Gordienko railed against what he described as Europe’s indifference to Ukraine’s fate and blindness to the danger posed by Russia, but then relented, conceding that he too had not taken the threat seriously after the annexation of Crimea. “To be honest, I don’t blame the Europeans. When 2014 happened, I also didn’t understand the war in the way I understand it now,” he said. “When you have your tooth pulled out, you can’t explain the pain to someone who’s never had toothache.”

Mykola and Halyna Spivak at home
Mykola and Halyna Spivak, whose home was destroyed during shelling, now live in a container on the site of their former house.

There are few buildings in Staryi Saltiv that do not bear signs of war damage, and many are completely destroyed. Mykola Spivak and his wife Halyna, both 87, live in a temporary container home, provided by a Christian charity. From the window, they can see the remains of their old house, where Halyna was born in 1938 and from which the Nazis deported her as an infant in 1942.

Mykola Spivak shows fragments of rockets
Mykola Spivak shows fragments of rockets that fell on his house.

Spivak gave a mournful tour of the ruins, pointing with his walking stick at piles of rubble and cracked tiles, announcing what they had once been: “The bathroom … the summer kitchen … the living room … here there was parquet flooring.”

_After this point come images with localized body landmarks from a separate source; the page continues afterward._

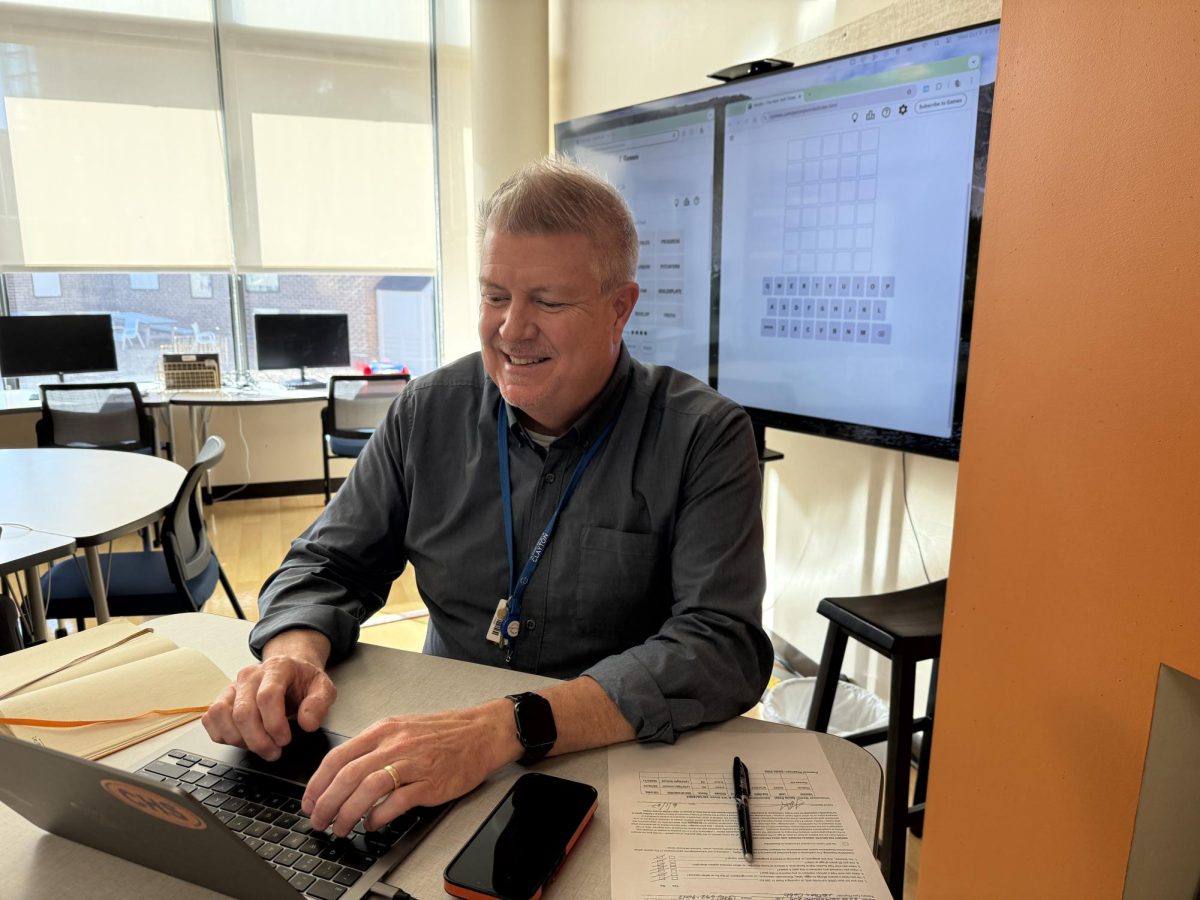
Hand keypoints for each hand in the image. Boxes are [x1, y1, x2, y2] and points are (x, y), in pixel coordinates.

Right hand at [201, 630, 336, 760]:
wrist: (289, 671)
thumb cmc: (303, 681)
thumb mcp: (323, 687)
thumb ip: (320, 703)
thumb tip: (308, 724)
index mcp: (277, 667)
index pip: (267, 697)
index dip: (275, 724)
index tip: (285, 739)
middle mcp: (250, 675)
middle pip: (243, 712)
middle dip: (259, 740)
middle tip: (274, 751)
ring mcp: (233, 686)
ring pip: (221, 715)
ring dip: (239, 740)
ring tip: (259, 746)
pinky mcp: (222, 698)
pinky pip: (211, 719)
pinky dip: (223, 735)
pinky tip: (243, 739)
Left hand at [302, 699, 521, 836]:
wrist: (481, 733)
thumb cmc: (443, 732)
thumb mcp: (401, 728)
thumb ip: (373, 747)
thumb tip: (342, 773)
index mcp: (383, 729)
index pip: (338, 756)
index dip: (317, 783)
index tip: (308, 801)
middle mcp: (394, 744)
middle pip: (347, 775)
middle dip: (326, 803)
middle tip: (318, 820)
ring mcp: (412, 763)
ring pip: (367, 789)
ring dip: (347, 813)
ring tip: (340, 828)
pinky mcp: (429, 782)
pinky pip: (396, 802)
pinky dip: (378, 816)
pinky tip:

A worried relative bought them a small apartment in Kharkiv, but after trying it for a few months they decided it was better to be back in Staryi Saltiv, where both had spent their entire lives, whatever the conditions. “Birds migrate home, and so do we, it’s only natural,” said Spivak.

Each evening, the couple walk a few hundred metres down the road to stay the night at a friend’s house, where the noise from drones and air bombs is a little quieter and the heating works better. Every day, they listen to the radio. They don’t care much for geopolitics, but hope to hear that a peace deal has been struck that would make the nights quieter and the last years of their lives a little more bearable.

“Peace, peace, peace, we are just waiting for peace,” said Spivak. “Maybe they’ll all sit at the table, have a shot of vodka and finally hammer it all out.”